Cap 1 Data Leak and Equifax’s Solution
Capital One Leaked Your Data and Equifax Has a Fix
Gosh, I slacked off on July posts. Fear not, the credit world provided nothing short of excitement since the last update and the sarcasm will flow free.
The Capital One Leak Details
Another week, another data leak. Capital One was the lucky winner this time to have its woefully inadequate data security breached by a hacker. But wait, TDWise, you are a military travel hacking blog, not a cyber security blog, how do you know that Cap 1’s data security was woefully inadequate? Oh, I’m glad you asked, reader. I say Cap 1 had woefully inadequate data security because the hacker, in a world of being able to cover your online footprints with ease, decided to deposit his newly acquired hoard of Cap 1 data for 100 Million Americans onto his public GitHub; a move that would subsequently lead to his arrest by the FBI. If that guy, a guy who couldn’t foresee his own arrest for cyber crimes after handing the FBI all the evidence (or, perhaps, neglected to check if he was logged into the public or private GitHub before his 100 Million American strong Cap 1 financial data dump) was able to penetrate Cap 1’s data security measures, then those measures were woefully inadequate.

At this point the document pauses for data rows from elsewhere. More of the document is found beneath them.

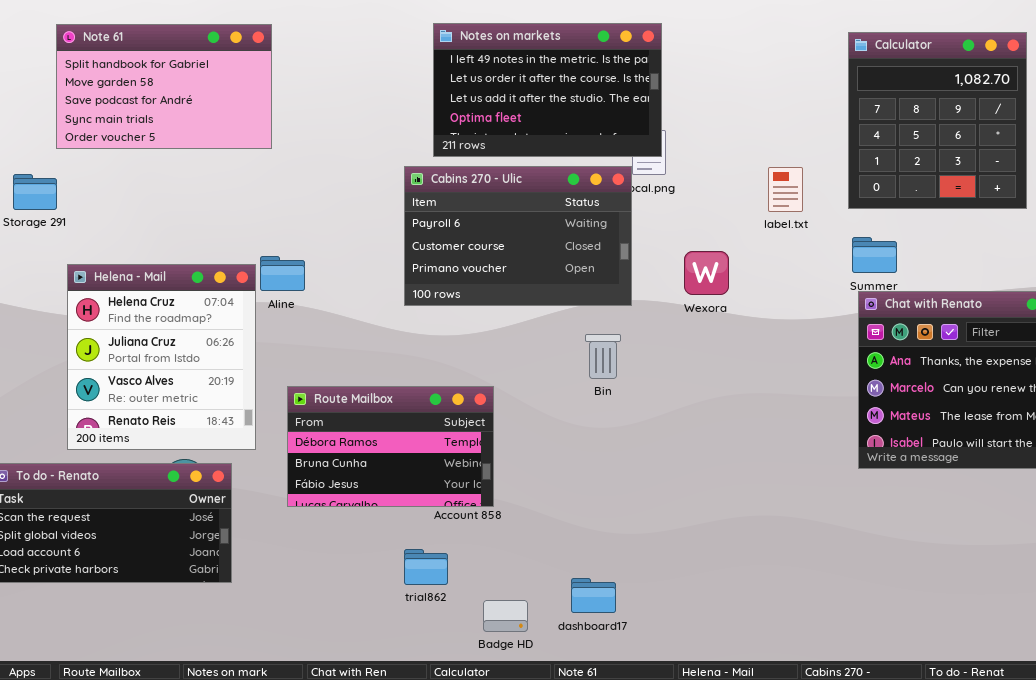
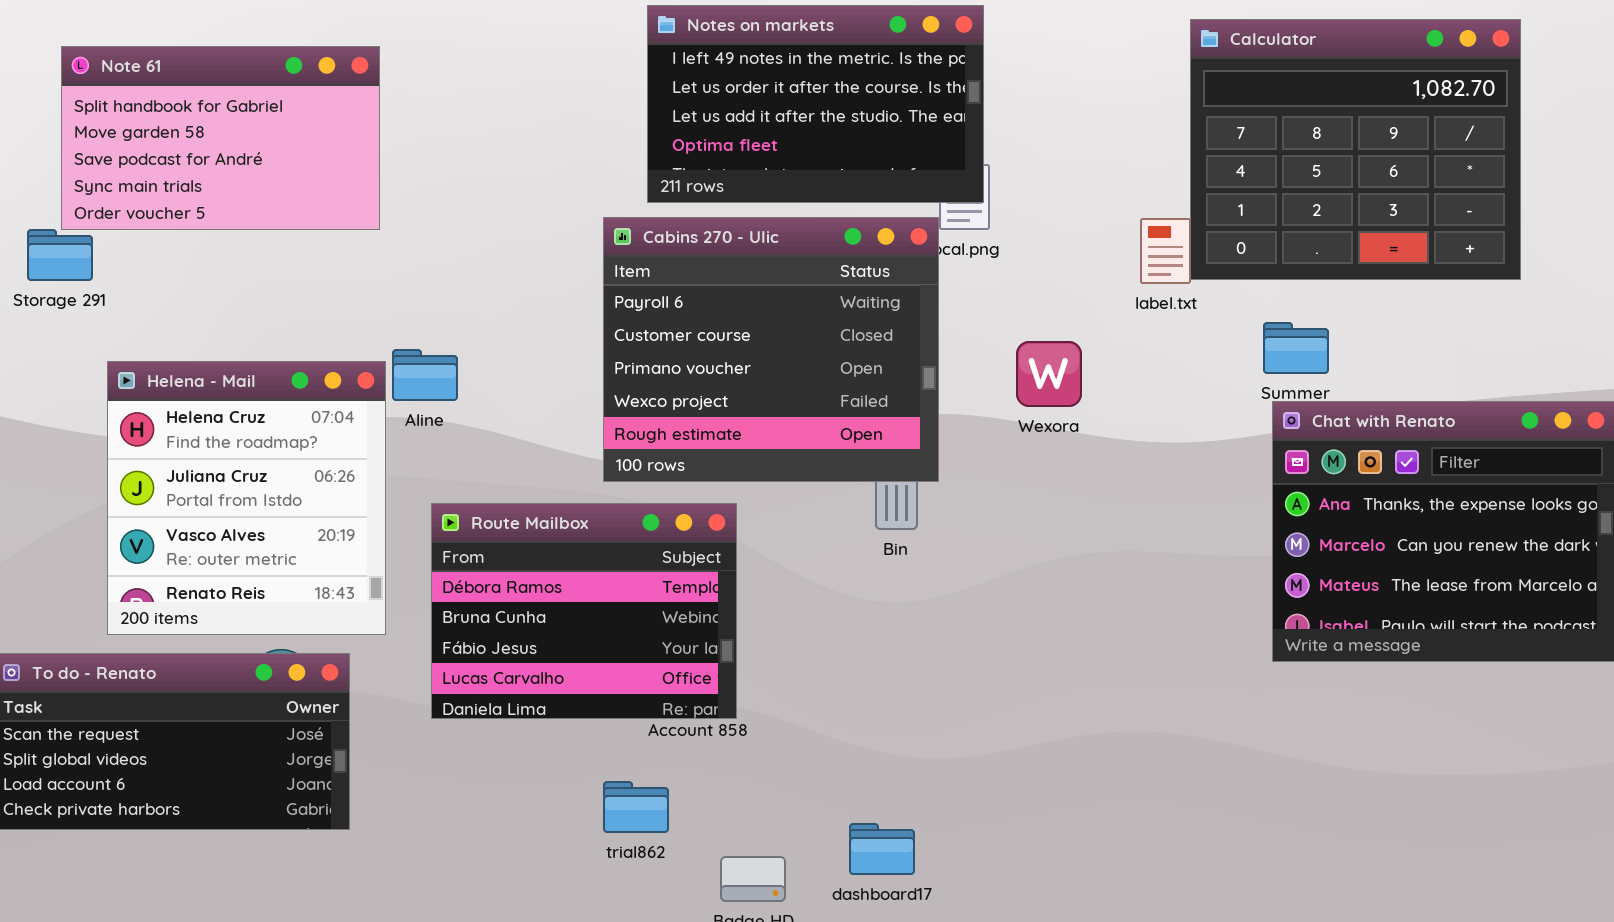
Note 61: [56,24,272,149] -> [61,46,380,230], moved
Calculator: [848,32,1027,209] -> [1190,19,1521,280], resized
Cabins 270 - Ulic: [404,166,632,306] -> [603,217,939,482], resized
Route Mailbox: [287,386,494,507] -> [431,503,737,719], resized

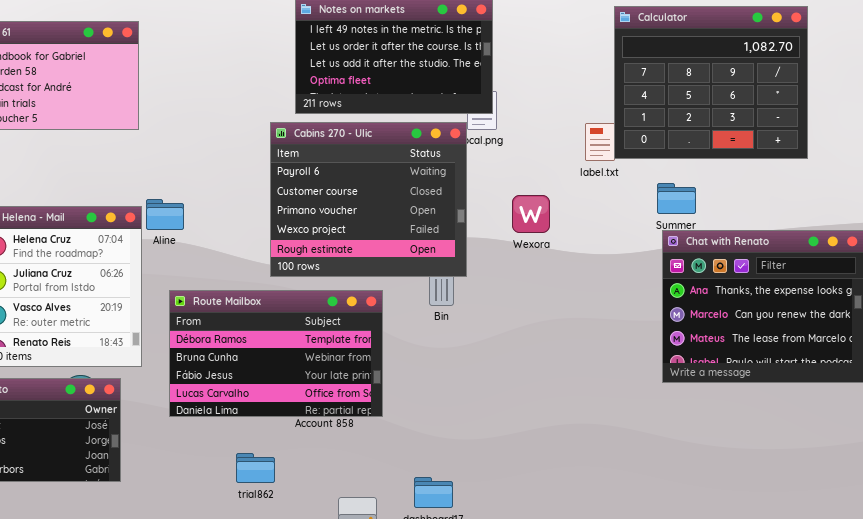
Route Mailbox: [431,503,737,719] -> [169,290,383,417], resized
trial862: [603,781,669,833] -> [236,453,275,483], moved

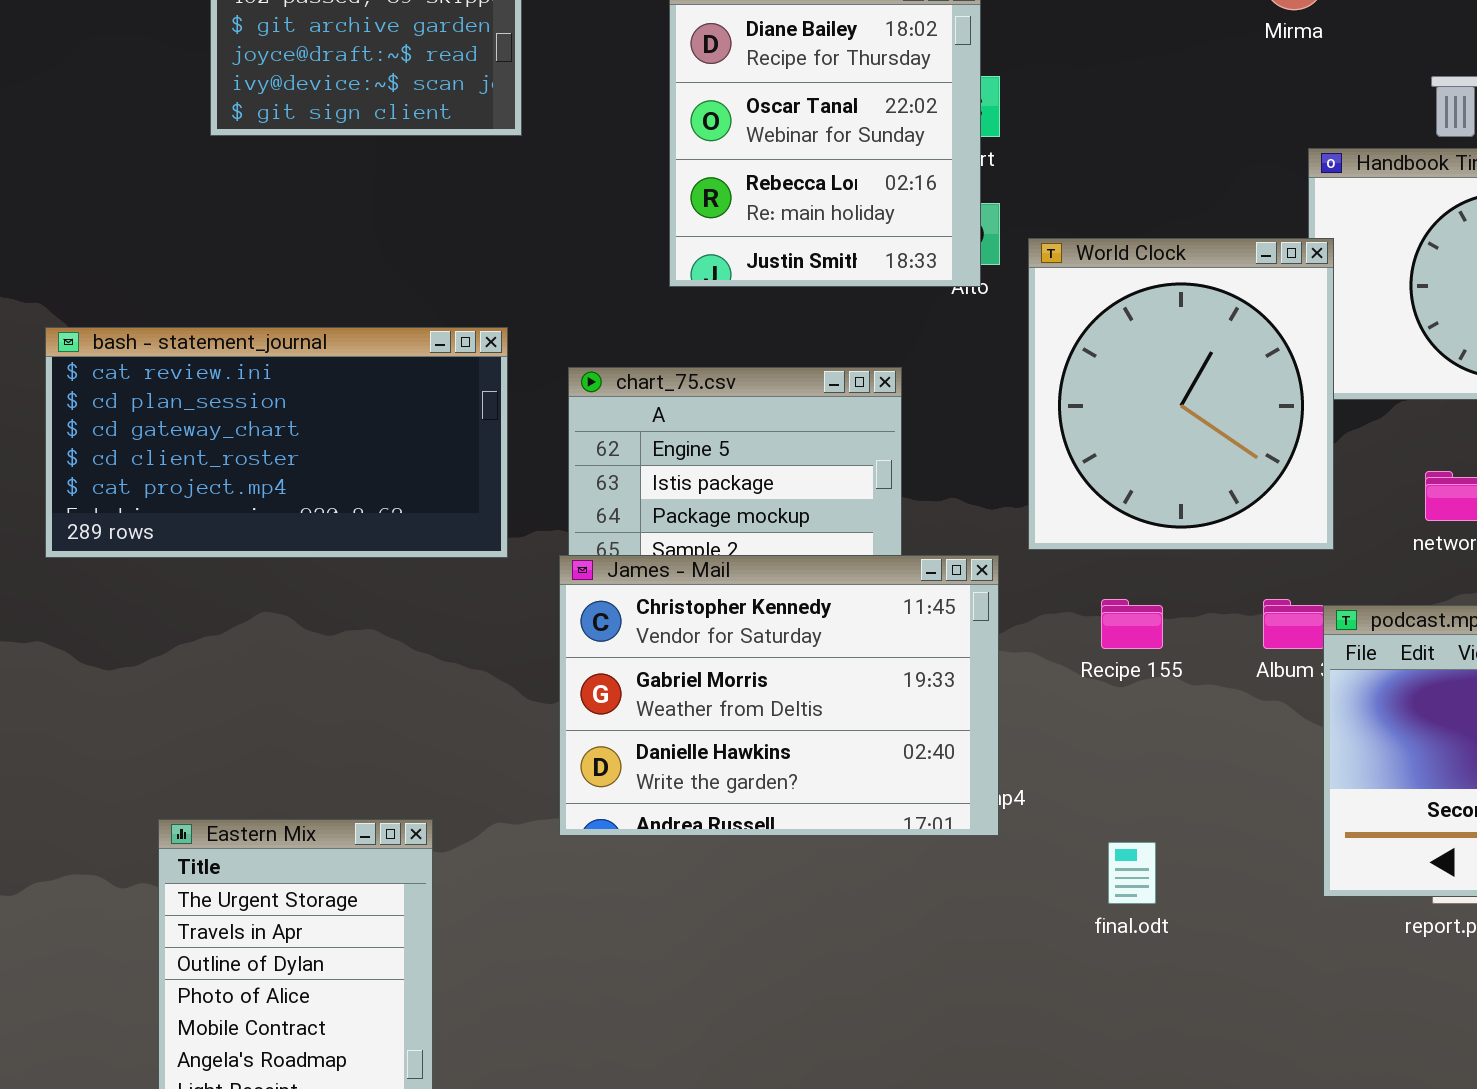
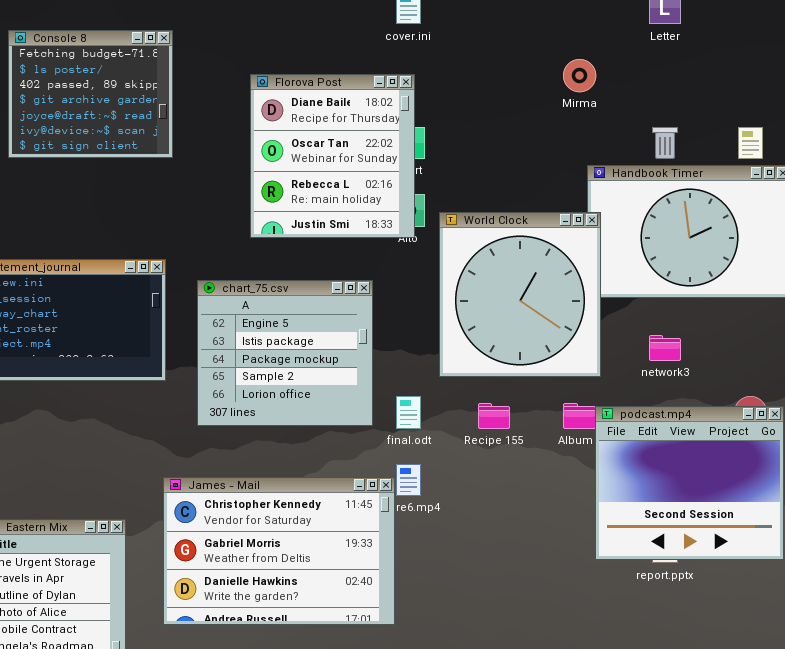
James - Mail: [559,555,999,836] -> [163,477,395,625], moved
final.odt: [1108,842,1156,904] -> [396,396,421,429], moved

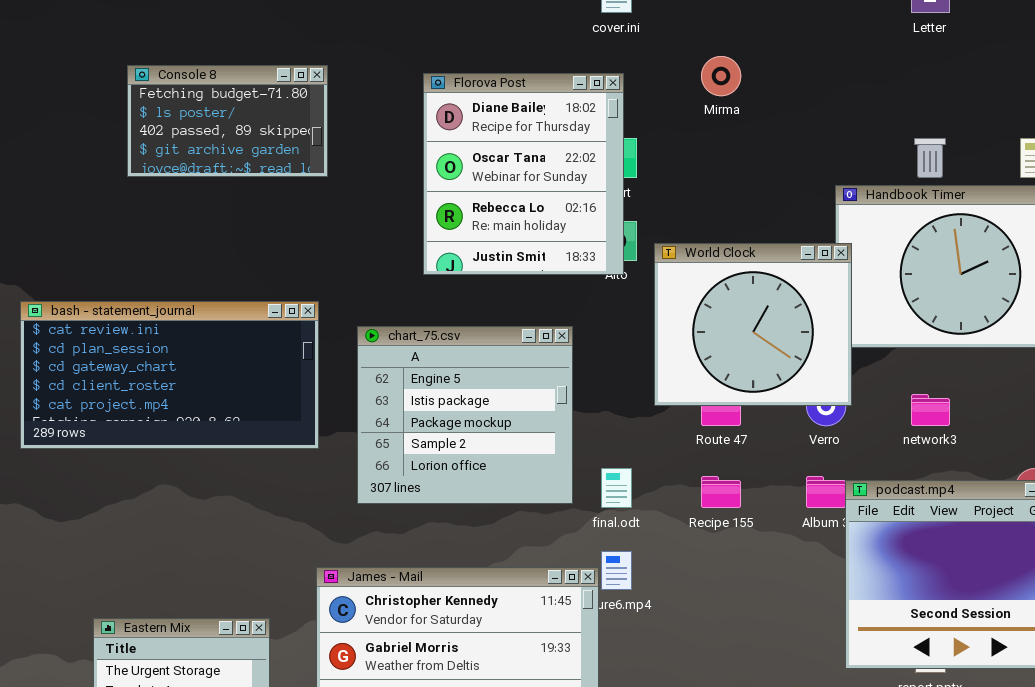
Console 8: [8,30,173,158] -> [127,65,328,177], resized
Mirma: [563,59,596,92] -> [701,56,741,96], moved
World Clock: [439,212,601,377] -> [654,243,852,406], resized

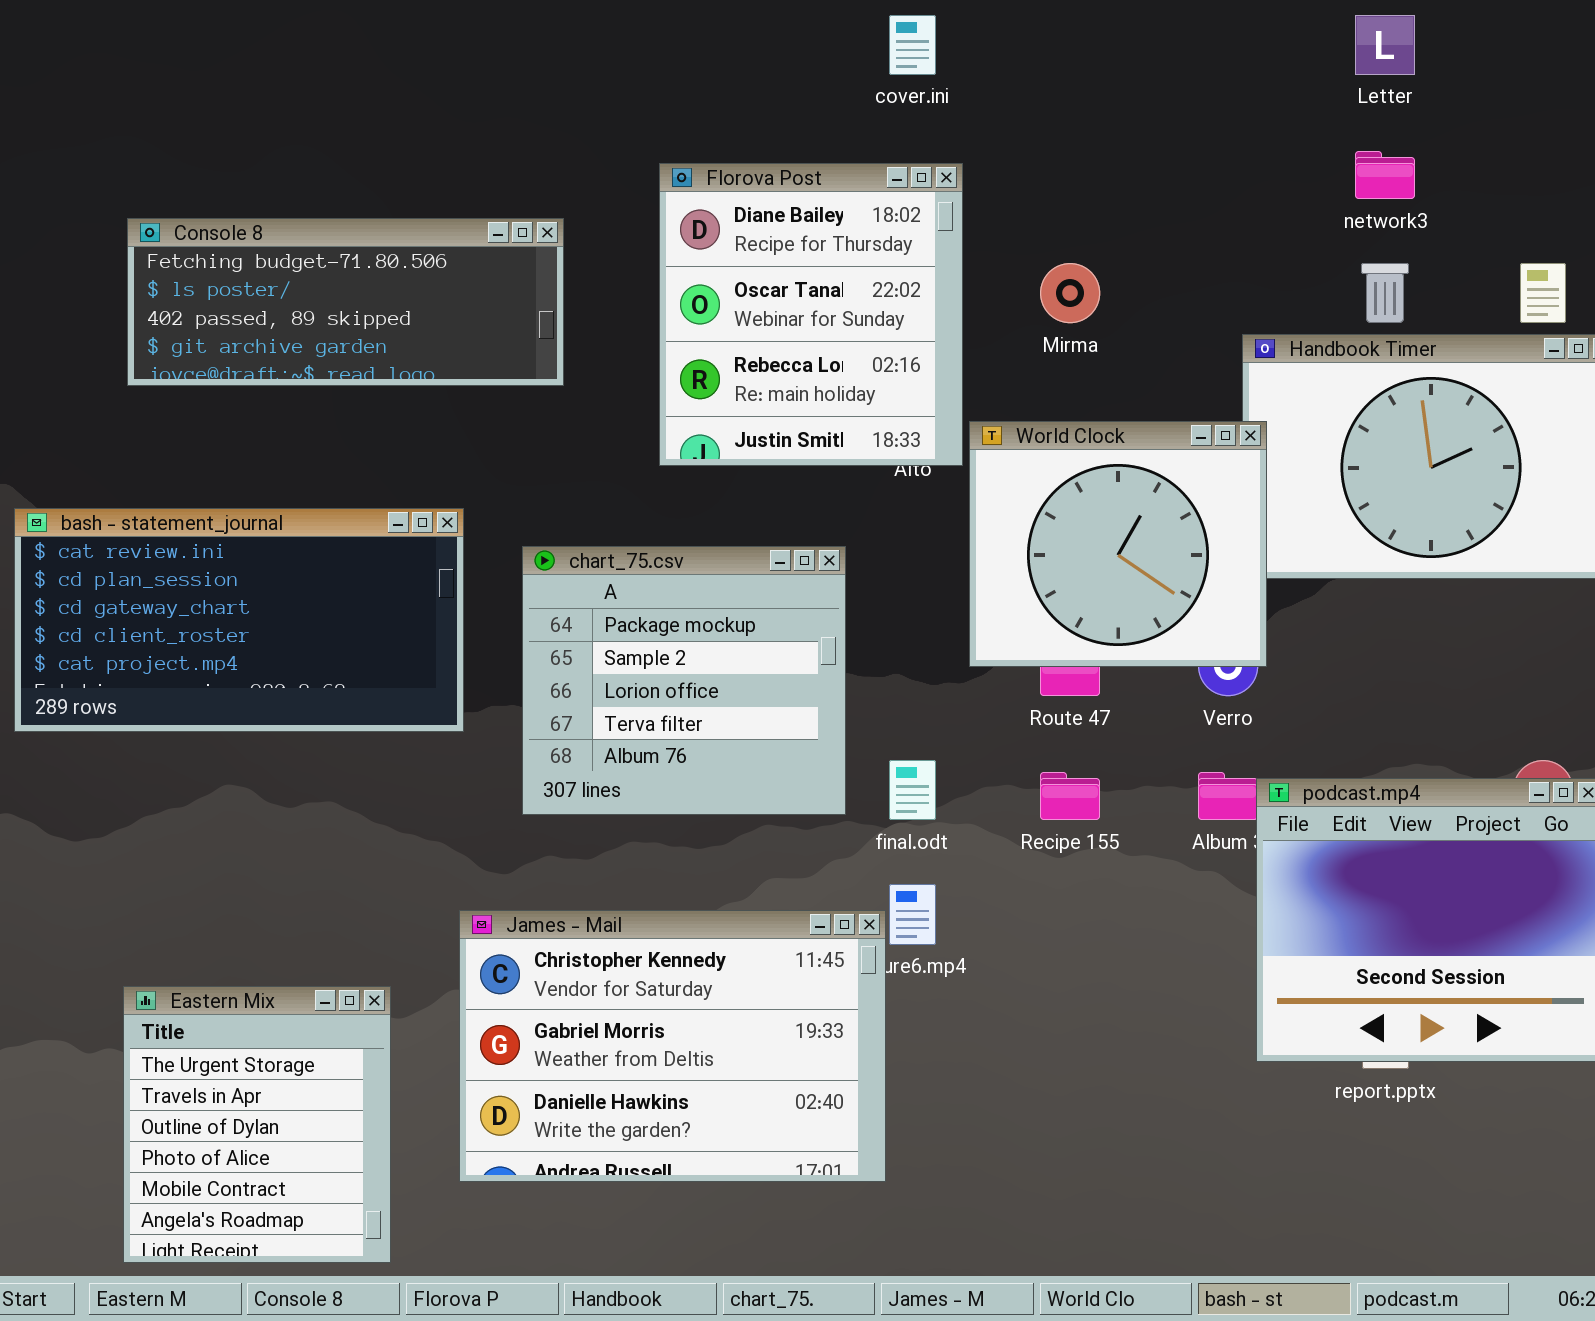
Mirma: [701,56,741,96] -> [1040,263,1100,323], moved
Console 8: [127,65,328,177] -> [127,218,564,386], moved, resized
Florova Post: [423,73,624,275] -> [659,163,963,466], moved
chart_75.csv: [357,326,573,504] -> [522,546,846,815], scrolled down 2 rows
network3: [911,394,950,426] -> [1355,151,1415,199], moved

So what data of yours did you give to Cap 1 that Cap 1 gave to a hacker that said hacker gave to the publicly accessible internet? Nothing of real consequence. If you had a business account with Cap 1 and used your social as your tax ID, that’s probably out there. All that data of yours that’s already on the internet for anyone willing to pay those annoying background check sites also went out (name, address, phone, email, DOB, and whatever stated income you lied to Cap 1 about getting), and some credit report info. So now what?
Should You Care?
Luckily, Equifax already lost your data and is still offering free credit monitoring for half of America, so there’s that (more on this below). But really, there’s nothing much to do. Enter: the TDWise opinion on data leaks. See, personal info leaks ALL THE TIME. It leaks in various batch sizes with 6-9 digits of affected people. It leaks from the government to China (thanks Office of Personnel Management) with far more thorough personal information, it leaks from credit reporting agencies, it leaks from banks a plenty, and it will continue to leak until companies you trust with personal information take their data security more seriously than a guy who practically asked the FBI for a felony conviction. So basically, all of our sensitive details are already in a dark web database somewhere waiting for the highest bidder in a game where everyone is the highest bidder. What we can take solace in is the sheer volume of data our data lives among. It takes some serious time to compile the needed details and use them in an identity stealing fashion. This inherent time stall then puts lottery winning odds to YOUR data being used in such a fashion. Will it happen eventually? Sure. Will that data be valid by the time it happens? Odds are slim.
There are really only two things that I do in preparation for the inevitable day one of our 48 and growing credit cards gets used by a Nigerian prince for mail-order Wal-Mart essentials. The first is using credit cards exclusively. All of them have zero fraud liability. Unauthorized charge pop up? Call it in and that charge goes away. Try that with debit or cash, Dave Ramsey. The other is having some sort of identity theft monitoring and since every data leak usually comes with complimentary monitoring, I now have about 5-6 emails pop in every time I change something on my credit report. It’s a fun race to see who is the fastest responder.
The Nicely Timed Equifax Solution
Speaking of complementary data monitoring, your Equifax financial data may not be worth $125 after all. The FTC has been forthcoming on the cash management of the settlement. Apparently, the money pot earmarked for the $125 payout is only $31 Million and the $125 thing was based on a mere 248,000 people requesting the cash. How anyone thought only 248,000 fine Americans would take the money and run in lieu of the 7th email to tell me my credit report has changed just goes to show how incredibly detached lawyers are from the internet. That said, I would be surprised if we all saw a cool $3 for our released data. It might be worth it to snag their monitoring offer as it comes with $1 Million of identity theft insurance that works for this Capital One leak too. Fear not, at least one of us is getting $20 Million for their duress during this endeavor. Some may get all hung up on the details of it being the Equifax CEO before being let go of his CEO-ness for losing all your data, but I’m sure he lost $20 Million in sleep over it.